Take a class and find out! (warning: you’ll probably be disappointing that it’s not a group orgy. A good class will be challenging and you will leave tired and trying to figure out how to make the moves you learned look graceful. Because you have to smile, breathe, and do all this stuff with your body while keeping tempo to the music, for as long as the music lasts. And smile dammit)

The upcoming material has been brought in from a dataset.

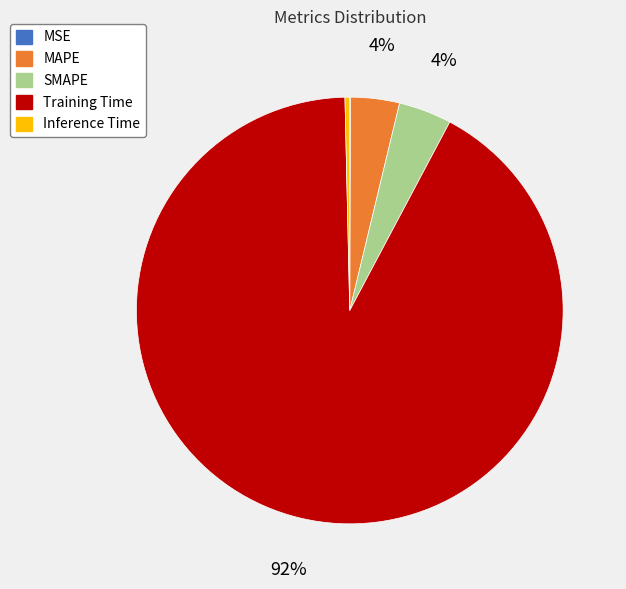

Which slice is the largest?

Training Time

And yes, I study this dance- have for years. I just learned to never talk about it because fending off stripper jokes from the uneducated plebes who thought they knew what belly dancing was about got old.So this sort of post, though I know you to be a very equal opportunity blogger, bothers me. It is less true representation of the dance and more “pretty girl in scanty costume proves my point on my view of belly dance even though I’ve never belly danced myself”. That saddens me. Though I suppose if this post does inspire someone somewhere to seek out a class and give it a try, then I can’t complain as much as I just have.
P.S. I like Kissa and her man! I just…don’t terribly much appreciate how belly dance gets so ineptly mangled. No doubt there’s lots of opportunity for good sexy times when you have a costume, some music and a captivated audience of just your significant other, but when it comes to public performing it’s different. You and/or your troupe is there to please, entertain, excite,entice, delight, educate, elicit claps and smiles from the audience, get the little kids to shake around with you to the music, Maybe even get the groom or bride to shake around with you if you’re dancing a wedding, but you are not there to outright have sex. Maybe that’s the difference that I’m trying to get at that I didn’t see explained in this article.
Yeah, that right there, that’s a version of the speech I am talking about. Thanks, Amy, for demonstrating it better than I could ever have hoped to describe it!
It’s not that I think so much of that is wrong. There are many valid points. But I think the compilation of arguments loses sight of the fact that belly dancing is fundamentally an erotic art, and all efforts to deny that fact are fruitless and sad.
I’m a belly dancer myself, and my first thought at seeing these photos was, “Boy am I glad that top is gonna come off soon, because girl, it has *nothing* to do with your skirt and belt.”
I think the intended audience was also delighted the top would come off soon, just for different reasons LOL!
ETA – She appears to have changed belts for the sexy times. Less noisy.
What is the evolution from belly dance to tweaking? To my perverted opinion it’s all about moving dat ass.
I don’t think Bacchus’ and and Amy0’s points are at all inconsistent. The power, defiance in the face of oppression, control (and fun and joy) in a world where women have so little comes from the sexuality.